After years of struggling with a compulsive shopping disorder, I faced this issue when I had to grapple with my credit card debt. Obtaining the money to pay back my debts was one thing; creating a sustainable emotional budget was another.
No pain, no gain
I had been taxed by fear and loathing for far too long. I feared facing the numbers on my credit card statements, and loathed the idea of having to contact a credit-counseling agency.
I needed a strong dose of bravery and as soon as I heard the counselor’s voice, I knew I was doing the right thing.
I was carrying close to $9,000 in debt at that time, which may not sound monumental, but on my freelance writer’s salary, it was enormous.
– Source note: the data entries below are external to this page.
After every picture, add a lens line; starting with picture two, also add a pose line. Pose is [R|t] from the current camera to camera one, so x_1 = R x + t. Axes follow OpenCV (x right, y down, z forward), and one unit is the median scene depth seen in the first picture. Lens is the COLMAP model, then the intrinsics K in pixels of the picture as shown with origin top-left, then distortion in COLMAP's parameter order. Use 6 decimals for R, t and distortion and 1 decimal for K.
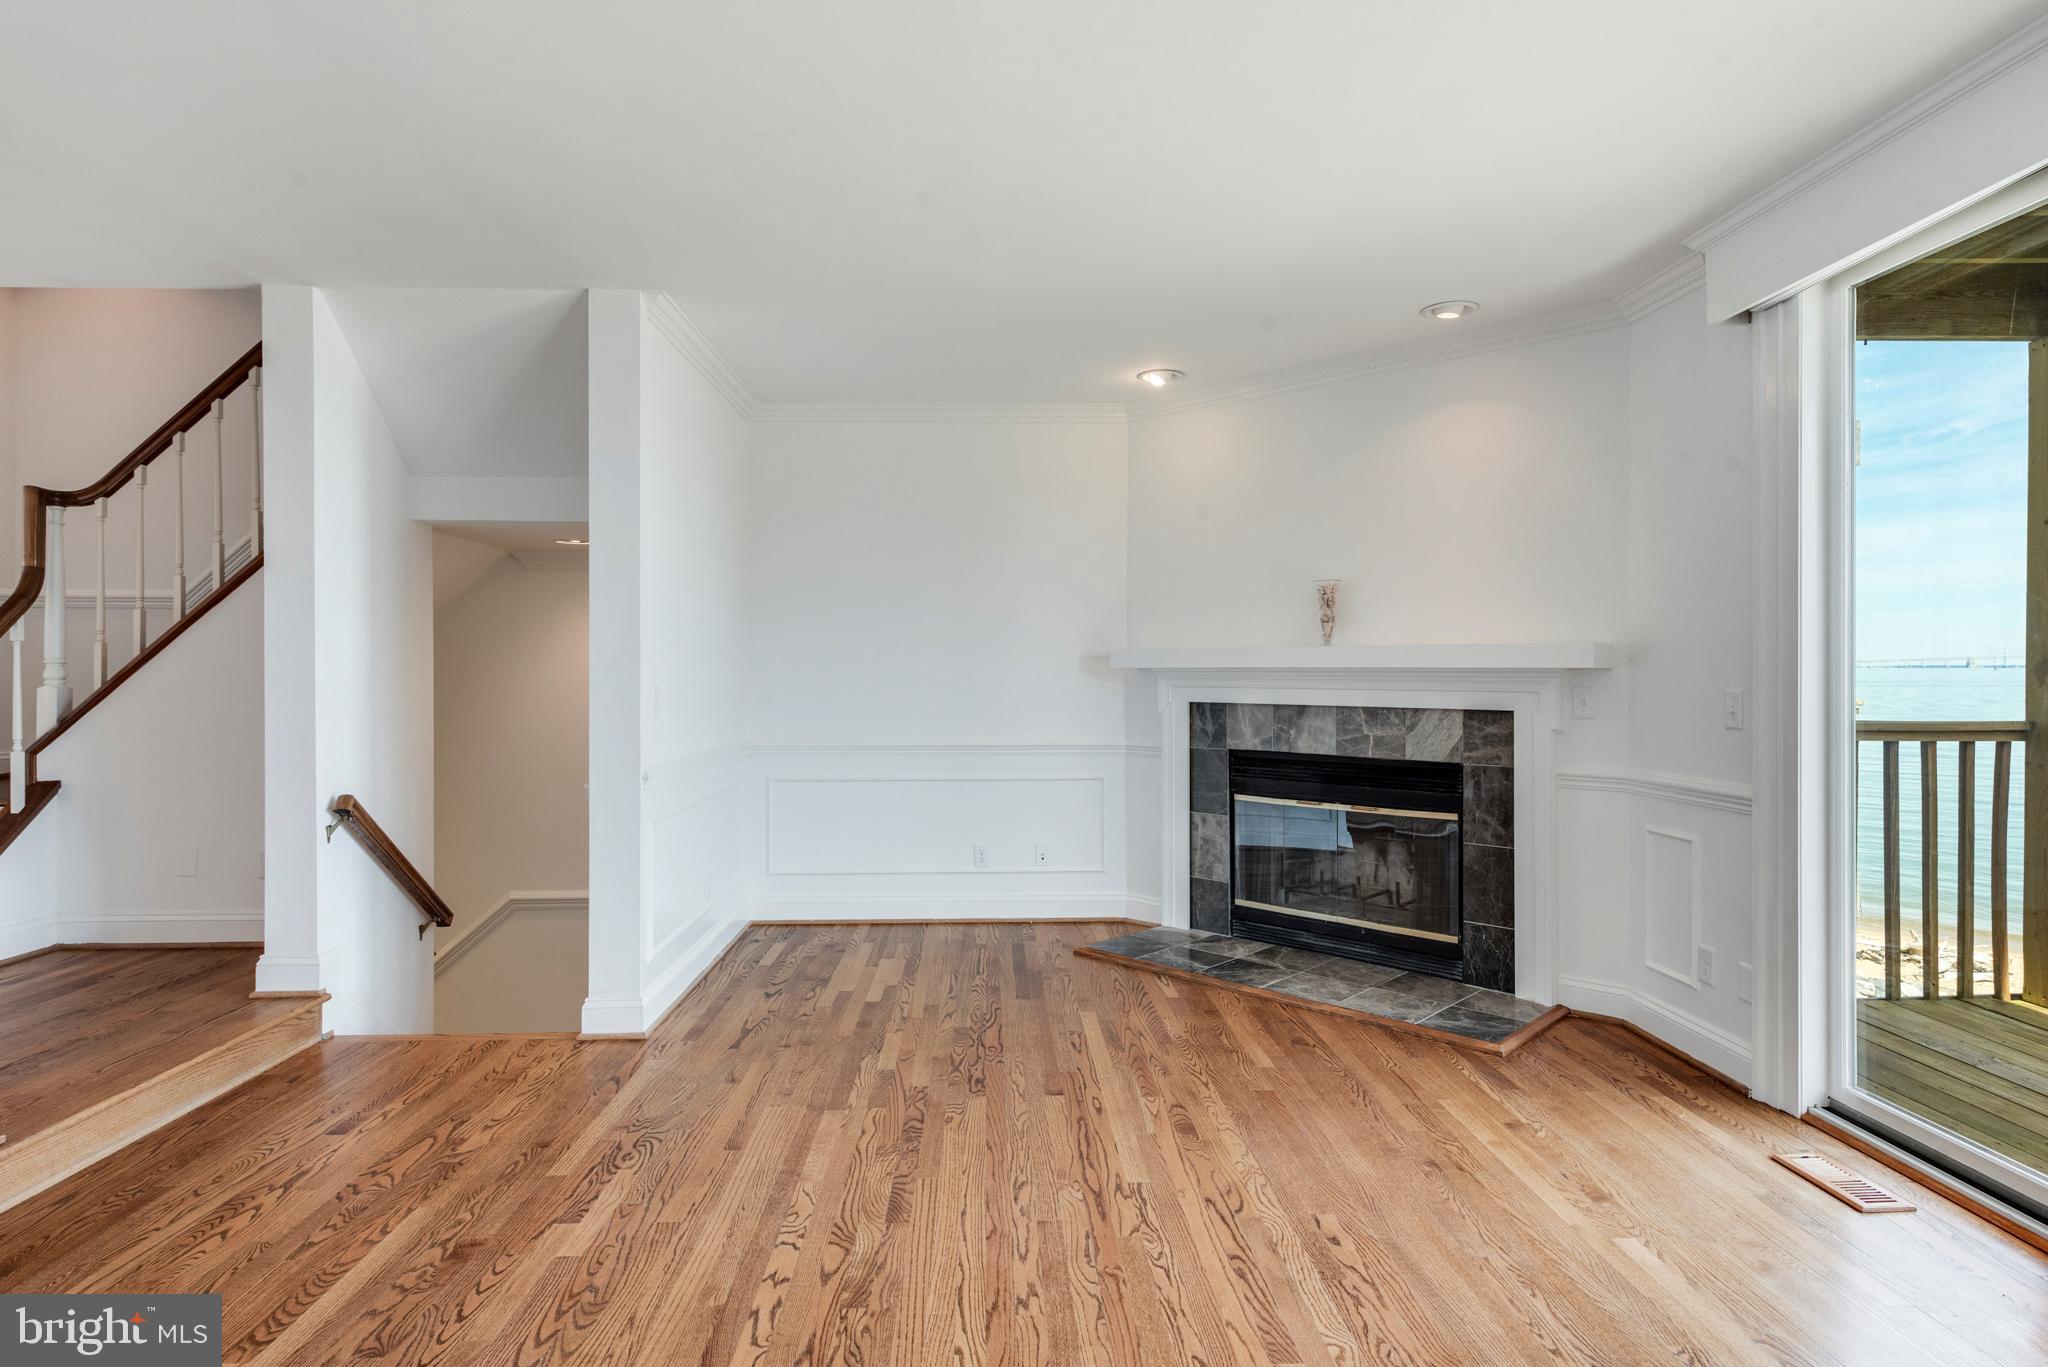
lens RADIAL K [[1082.4, 0, 1028.0], [0, 1082.4, 671.9], [0, 0, 1]] dist [0.004222, 0.000323]
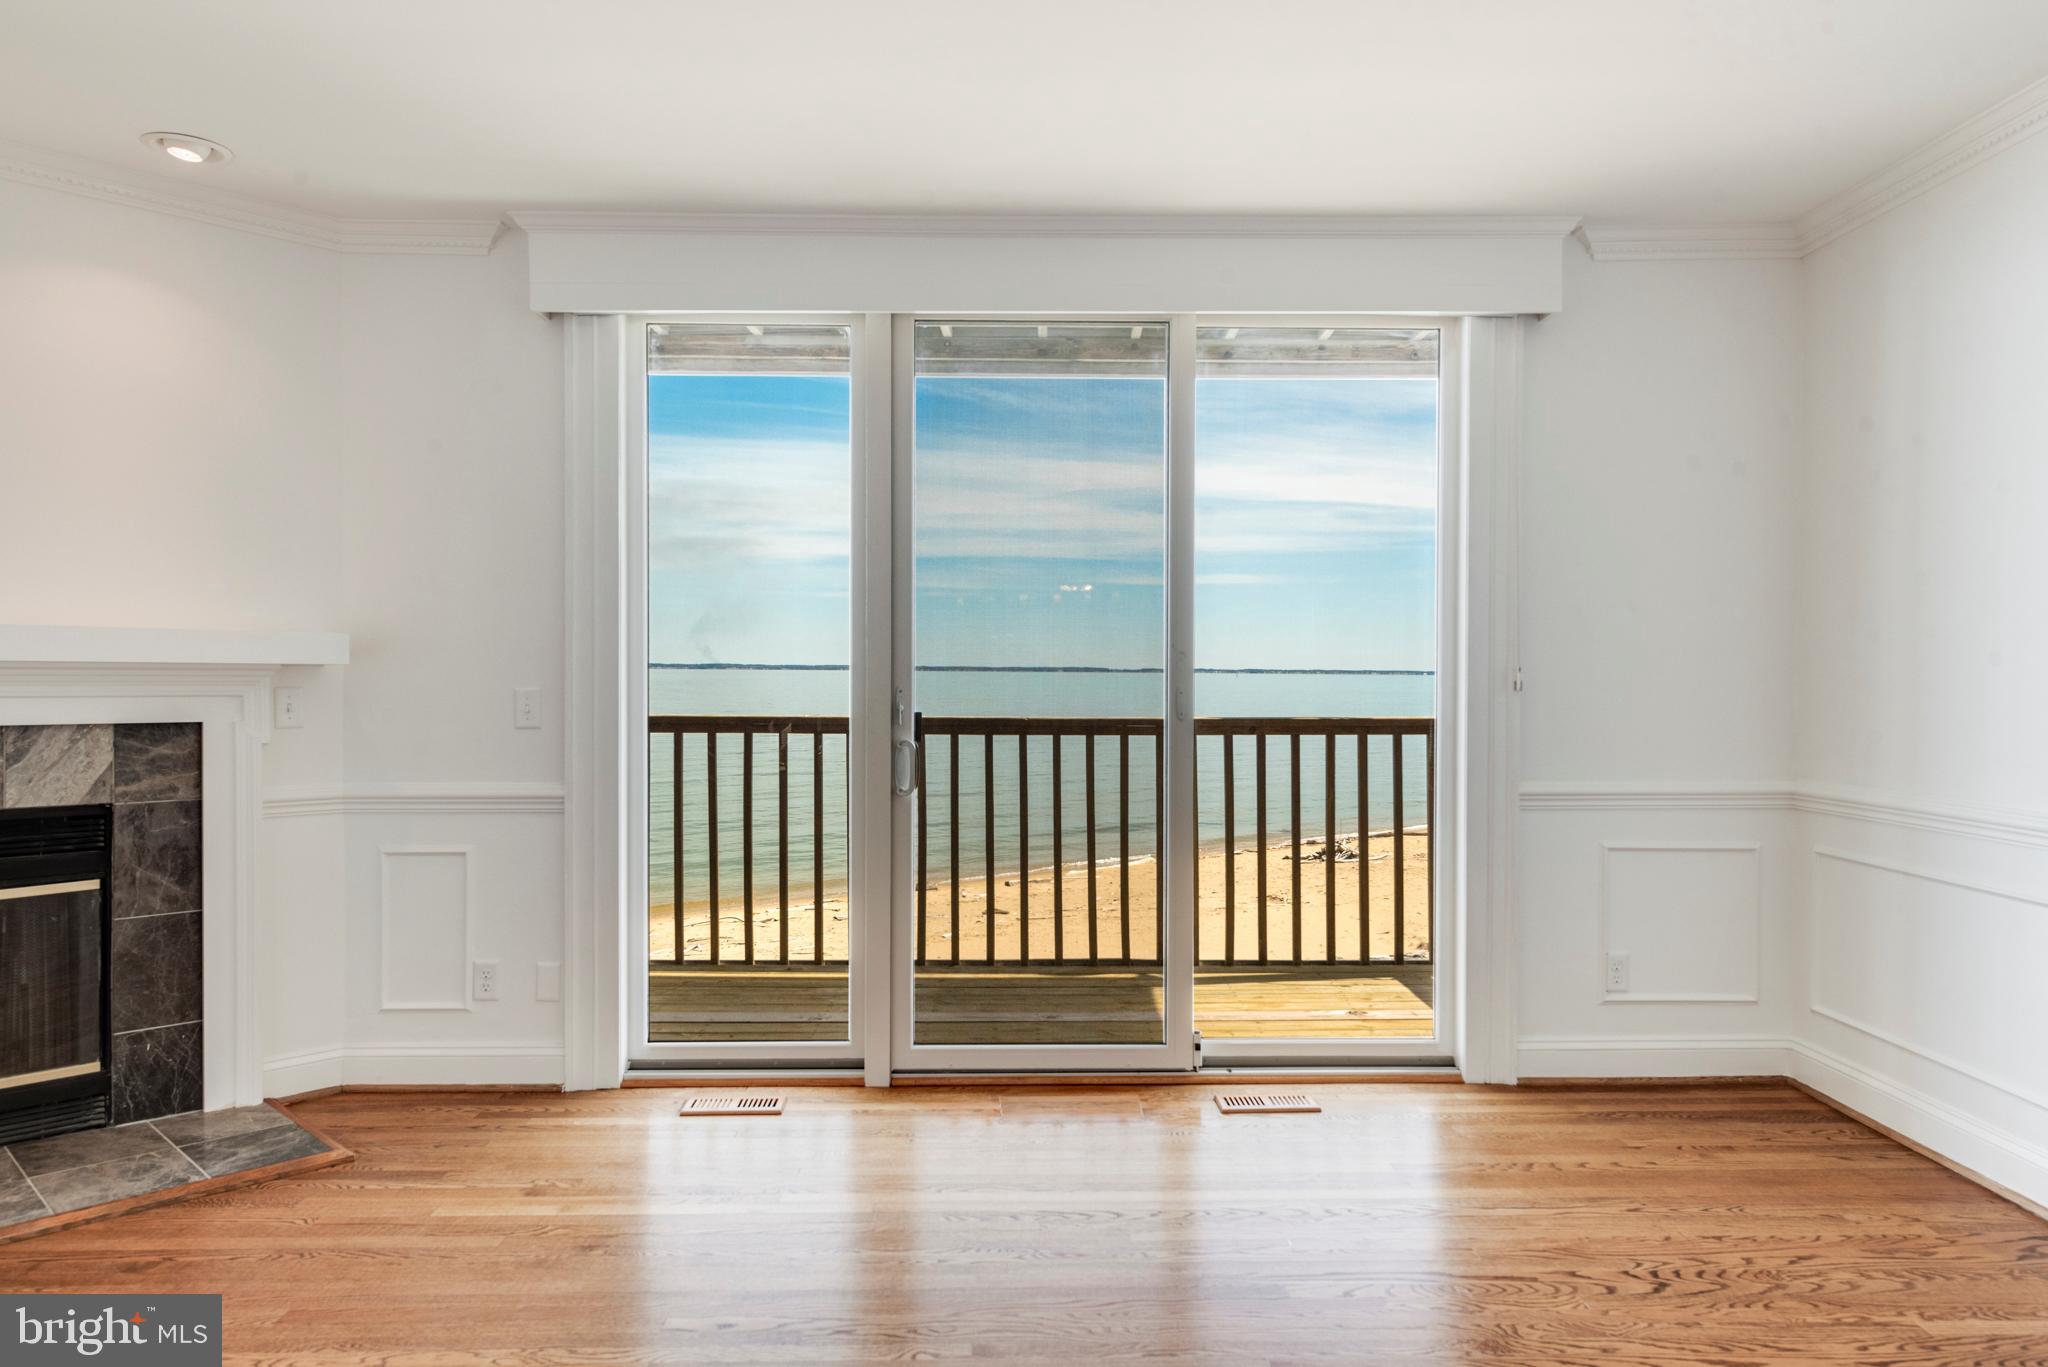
lens RADIAL K [[1379.9, 0, 1024.0], [0, 1379.9, 683.5], [0, 0, 1]] dist [0.002086, 0.002212]
pose [[0.016209, -0.011511, 0.999802, -0.472819], [-0.004303, 0.999924, 0.011582, -0.003277], [-0.999859, -0.004490, 0.016158, 0.430038]]
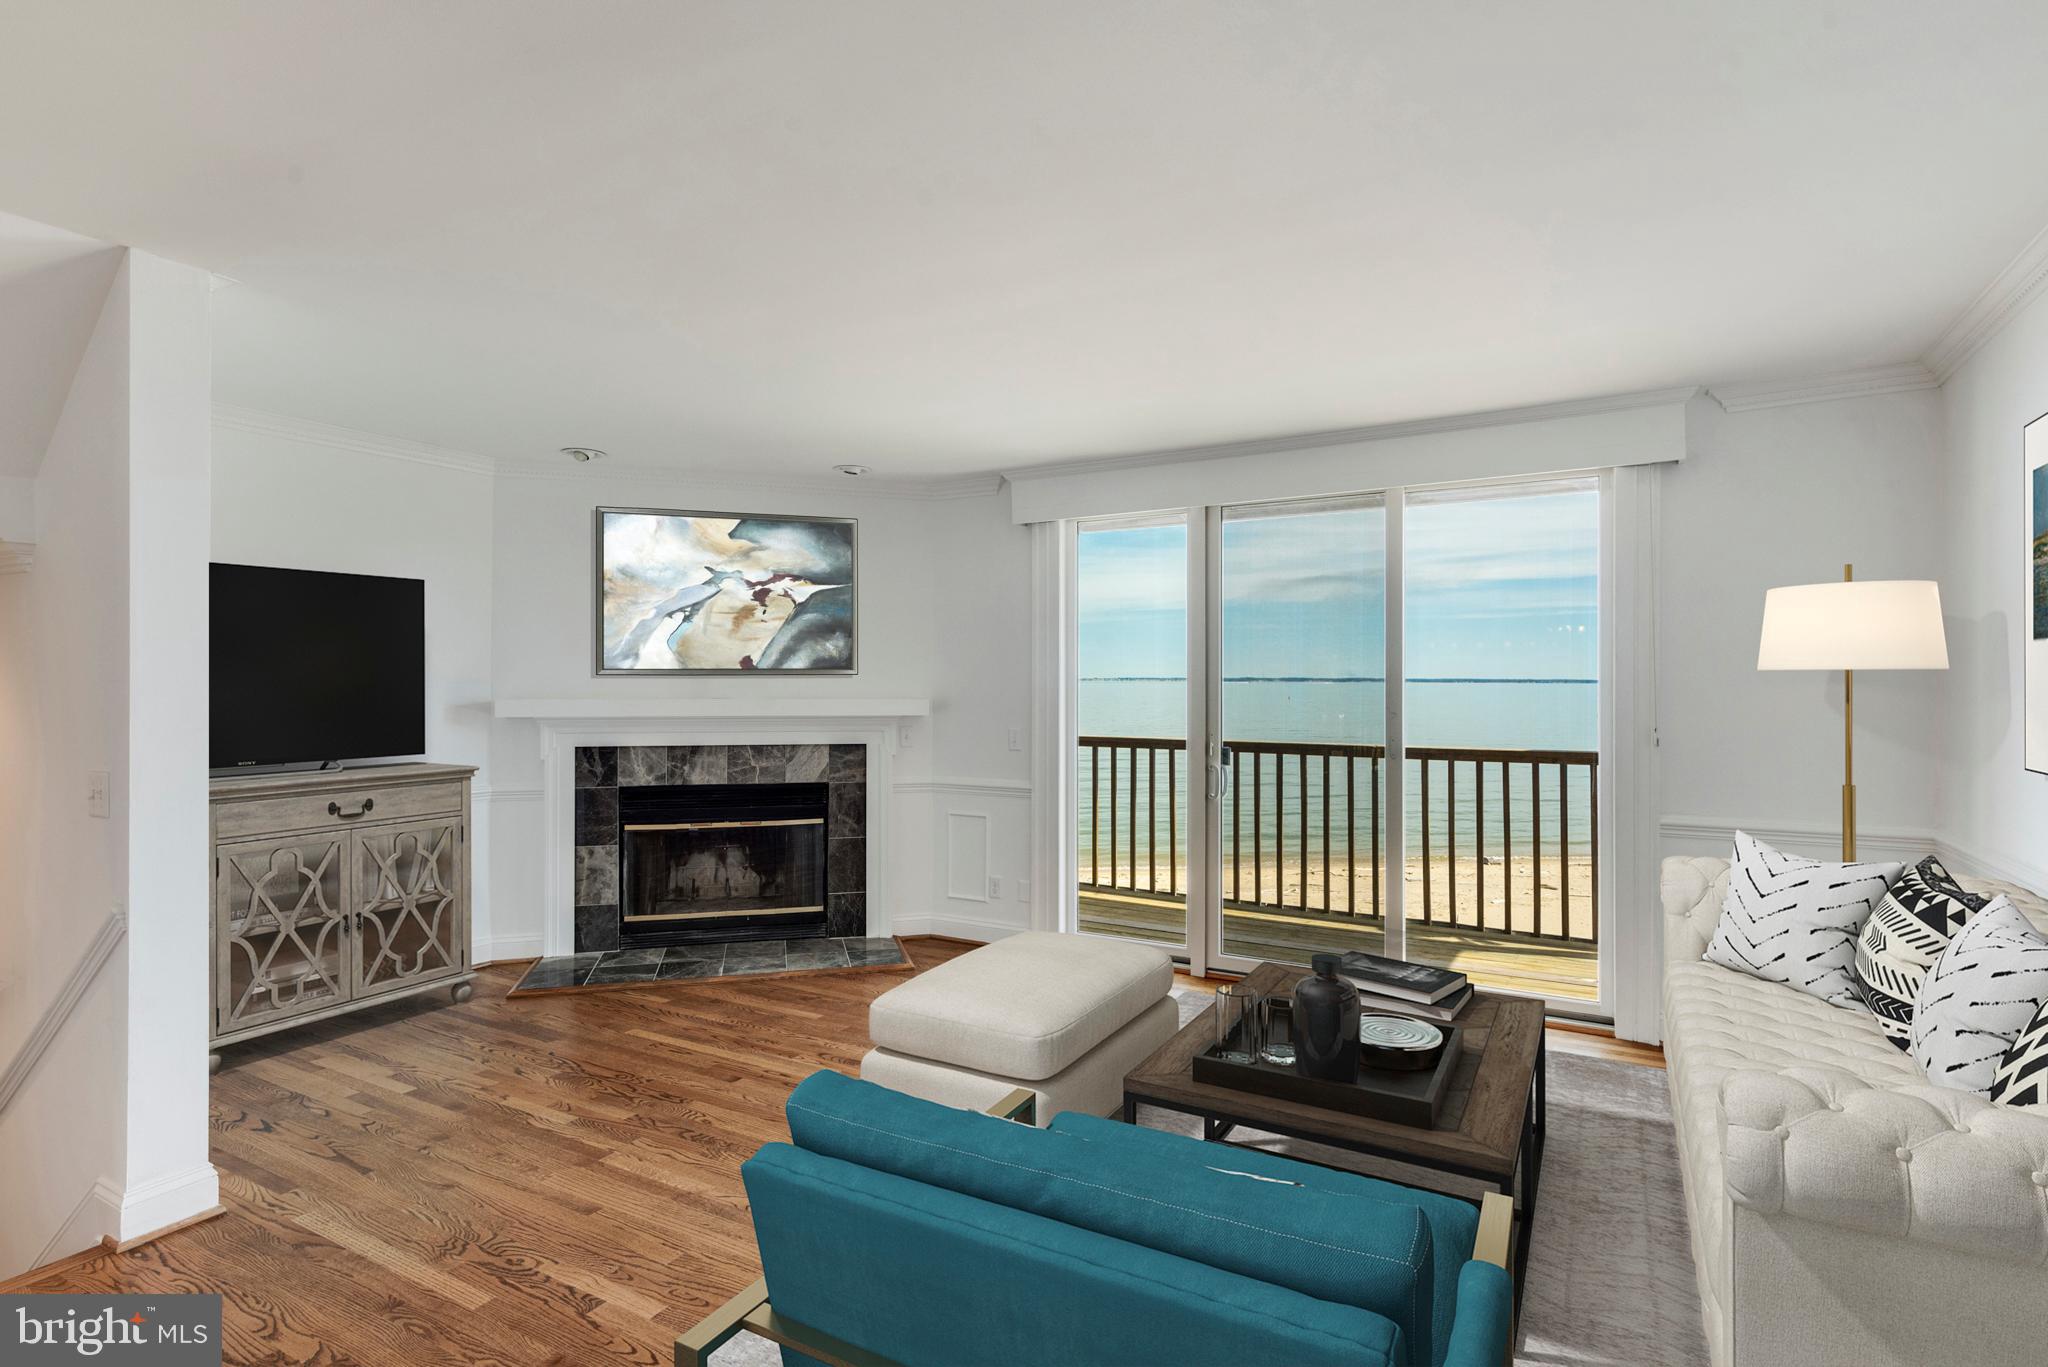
lens RADIAL K [[1017.2, 0, 1018.4], [0, 1017.2, 672.2], [0, 0, 1]] dist [0.002616, -0.000191]
pose [[0.528213, 0.007209, 0.849081, -0.620456], [-0.000708, 0.999967, -0.008050, -0.050776], [-0.849111, 0.003651, 0.528201, 0.089454]]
I wish I had budgeted more strength for the pain of revealing those cold, hard numbers to a total stranger—and for the bad news.
The counselor calculated that with payments of $175 a month, I could pay off most of my debt in forty-four months—nearly four years. I was stunned. It sounded like an eternity of paying for things that were probably gone, or never used. It took me while to cope with the shock.
As I adjusted, I realized that payback wasn’t going to be easy, and that I’d have to budget some stamina to stay with the program:
- Stop the shopping binges.
- Find healthier outlets.
- Live within my means.
- Make those monthly payments, without fail, for four years.
Humiliation was the next emotion that came up—one I wasn’t prepared to confront. When I received my contract for my payment schedule I felt the sting of having gotten in over my head with credit cards.
Now I also recognized that it was time for some budget cutbacks: I no longer could give myself the luxury of woe-is-me moments. I needed that energy to keep moving forward.
Instead, I focused on the windfall of extra energy that I got, as the relief slowly sank in. After years of high-priced denial, I was finally managing my debt—and my life. And being able to get a good night's sleep for a change went a long way toward restoring my emotional reserves.
Avis Cardella is the author of "Spent: Memoirs of a Shopping Addict."